Internal Medicine Expert Opines on Severe Allergic Reaction to Sulfa Drug

Joseph O'Neill

Written by
— Updated on October 9, 2017

Internal Medicine Expert WitnessThis case involves a severe reaction to a sulfa-based antibiotic which was prescribed for a urinary tract infection. The patient was a middle-aged male who had a well-documented allergy to sulfa drugs. He developed a urinary tract infection and was prescribed a sulfa based antibiotic by the Defendant physician. He took the medication that day, and shortly after, discovered that it was a sulfa drug. He immediately took 2 Benadryl pills and presented to the ER, where he was given a prescription for clindamycin. He was discharged and returned to the ER with further complaints of worsening drug reaction and blistering. He was admitted to the ICU to treat the severe drug reaction and urinary tract infection. He continues to suffer from ongoing urologic issues as well as scarring, and his quanlity of life has been seriously impacted.

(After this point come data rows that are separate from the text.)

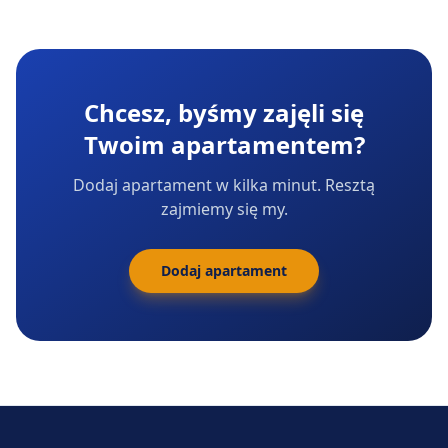
Chcesz, byśmy zajęli się
Twoim apartamentem?
Dodaj apartament w kilka minut. Resztą
zajmiemy się my.
Dodaj apartament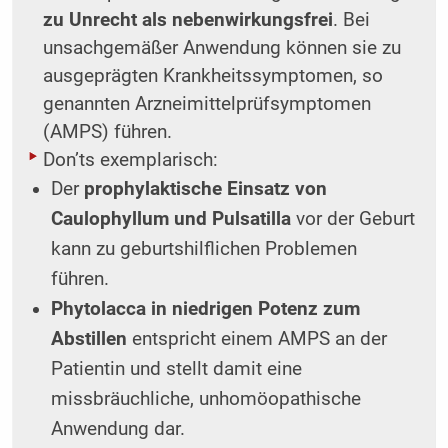
zu Unrecht als nebenwirkungsfrei
. Bei
unsachgemäßer Anwendung können sie zu
ausgeprägten Krankheitssymptomen, so
genannten Arzneimittelprüfsymptomen
(AMPS) führen.
Don’ts exemplarisch:
Der
prophylaktische Einsatz von
Caulophyllum und Pulsatilla
vor der Geburt
kann zu geburts­hilflichen Problemen
führen.
Phytolacca in niedrigen Potenz zum
Abstillen
entspricht einem AMPS an der
Patientin und stellt damit eine
missbräuchliche, unhomöopathische
Anwendung dar.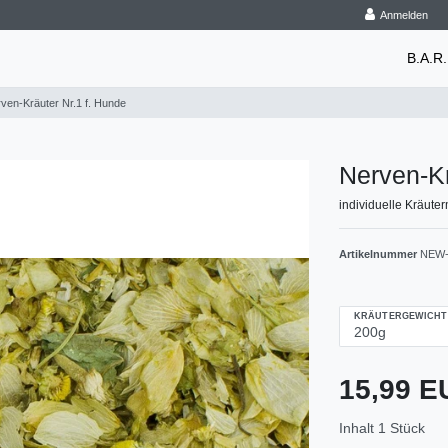
Anmelden
B.A.R.
ven-Kräuter Nr.1 f. Hunde
Nerven-Kr
individuelle Kräut
Artikelnummer
NEW-
KRÄUTERGEWICHT
15,99 
Inhalt
1
Stück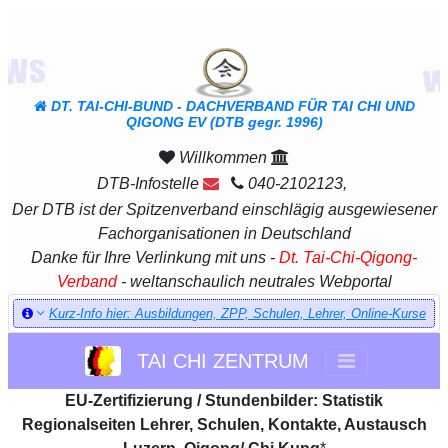
DT. TAI-CHI-BUND - DACHVERBAND FÜR TAI CHI UND
QIGONG EV (DTB gegr. 1996)
Willkommen
DTB-Infostelle
040-2102123,
Der DTB ist der Spitzenverband einschlägig ausgewiesener
Fachorganisationen in Deutschland
Danke für Ihre Verlinkung mit uns -
Dt. Tai-Chi-Qigong-
Verband
- weltanschaulich neutrales Webportal
Kurz-Info hier: Ausbildungen, ZPP, Schulen, Lehrer, Online-Kurse
TAI CHI ZENTRUM
EU-Zertifizierung / Stundenbilder: Statistik
Regionalseiten Lehrer, Schulen, Kontakte, Austausch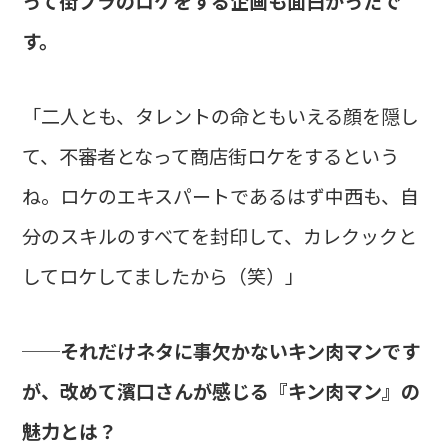
って街ブラのロケをする企画も面白かったで
す。
「二人とも、タレントの命ともいえる顔を隠し
て、不審者となって商店街ロケをするという
ね。ロケのエキスパートであるはず中西も、自
分のスキルのすべてを封印して、カレクックと
してロケしてましたから（笑）」
──それだけネタに事欠かないキン肉マンです
が、改めて濱口さんが感じる『キン肉マン』の
魅力とは？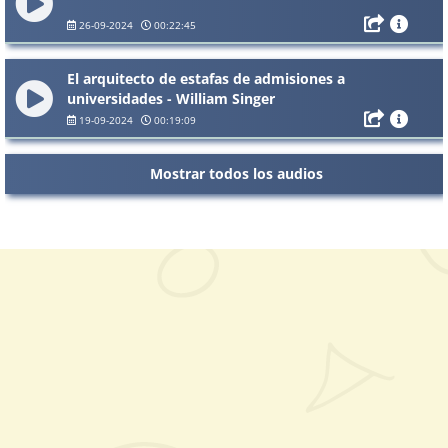
26-09-2024
00:22:45
El arquitecto de estafas de admisiones a
universidades - William Singer
19-09-2024
00:19:09
Mostrar todos los audios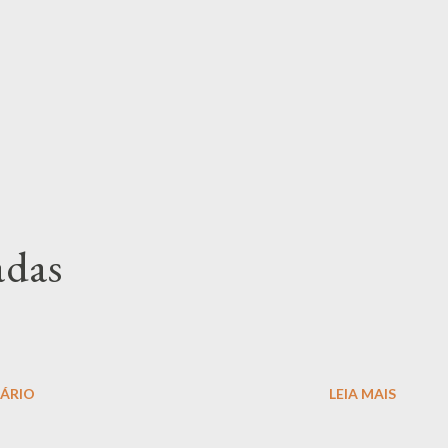
adas
ÁRIO
LEIA MAIS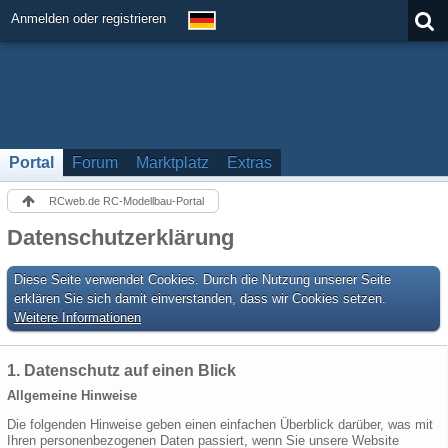
Anmelden oder registrieren
Portal
Forum
Marktplatz
Extras
RCweb.de RC-Modellbau-Portal
Datenschutzerklärung
Diese Seite verwendet Cookies. Durch die Nutzung unserer Seite
erklären Sie sich damit einverstanden, dass wir Cookies setzen.
Weitere Informationen
1. Datenschutz auf einen Blick
Allgemeine Hinweise
Die folgenden Hinweise geben einen einfachen Überblick darüber, was mit
Ihren personenbezogenen Daten passiert, wenn Sie unsere Website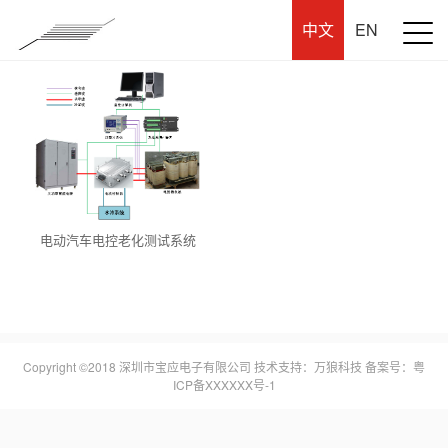
中文
EN
电动汽车电控老化测试系统
Copyright ©2018 深圳市宝应电子有限公司 技术支持：
万狼科技
备案号：粤
ICP备XXXXXX号-1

Question(s) For Expert Witness

  • 1. Do you routinely treat patients similar to the one described in the case?
  • 2. Have you ever had a patient develop the outcome described in the case?
  • 3. Is this a common complication seen with patients who are allergic to sulfa drugs?
  • 4. Do you believe this patient may have had a better outcome had they have not taken this drug?

Expert Witness Response E-010050

This is very compatible with a severe sulfa allergy (one dose is sufficient). There is one possibly confounding factor which is the clindamycin given to her afterward, which is a bad UTI drug and associated with rashes by itself. Fortunately, nobody sees cases with blistering rashes routinely. I have seen several in my career and some have been quite memorable. Less severe drug reactions we see all the time (average once to twice per week) but in the days of more choices in antibiotics, computerized medicine with drug allergy warnings, etc, such severe rashes have become rare. I have seen severe sulfa allergies including fatal cases. The reaction described is not common but clearly possible. It certainly sounds like the patient would have had a better outcome had they not taken Bactrim, but it will require more data to substantiate this. I have given sulfa drugs to 1000s of patients. I have published about sulfa drugs and their side effects including severe allergic reactions including Lyell Syndrome and Stevens-Johnson Syndrome.


Expert Bio

This highly qualified double boarded expert earned his MD from the University of Hamburg. He is extensively published in his field, authoring more than 200 journal articles and 50 book chapters, and he belongs to a number of prestigious societies including the Infectious Diseases Society of America and the American Society for Microbiology. He is an invited lecturer and an invited reviewer of multiple publications and has received numerous awards for his work as a clinician and an educator. He is currently serving as a Professor of Internal Medicine, and the Chief of the Infectious Diseases Division at a top university medical center. Additionally, he is an attending physician at multiple medical centers in his region.